This photograph shows soldiers from the 3rd Horse regiment taking on a group from the 18th Lancers in a football match in July 1915. It is interesting to observe this mixed group of Indian and white British soldiers playing together in a moment of respite. The game is watched by other soldiers in the background and by a group of children in the foreground.
The image belongs to a collection of several hundred photographs taken in 1915 by the Canadian-born photographer Charles Hilton DeWitt Girdwood (1878–1964). They document the role of soldiers from the Indian subcontinent in the British war effort. A photographer by trade, Girdwood founded the photo agency Realistic Travel in 1908, and he was a specialist in stereoscopic photography.

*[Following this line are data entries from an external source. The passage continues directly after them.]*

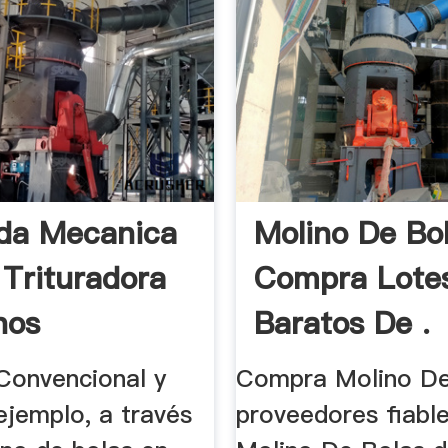
da Mecanica
Molino De Bo
 Trituradora
Compra Lote
nos
Baratos De .
Convencional y
Compra Molino De
ejemplo, a través
proveedores fiabl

In April 1915, Girdwood was commissioned by the India Office in London to produce the official war record of Indian and British troops on the Western Front in France and Belgium. He was one of the few photographers given access to the Indian military hospitals on Britain’s southern coast, including Brighton and Bournemouth. He also made a number of ciné films which were released under the title, With the Empire’s fighters.
Although Girdwood’s photographs give an important insight into the experiences of Indian soldiers, they also need to be approached with caution. Girdwood was expressly commissioned to create war propaganda for the India Office. While some of the images on the Western Front seem to be spontaneous shots, others are posed images or recreations, especially evident in some of the fighting scenes. This could be due to the severity of the fighting at the time. In this sense the photographs need to be read less as documentary evidence, but instead to show the power of photography as propaganda during wartime.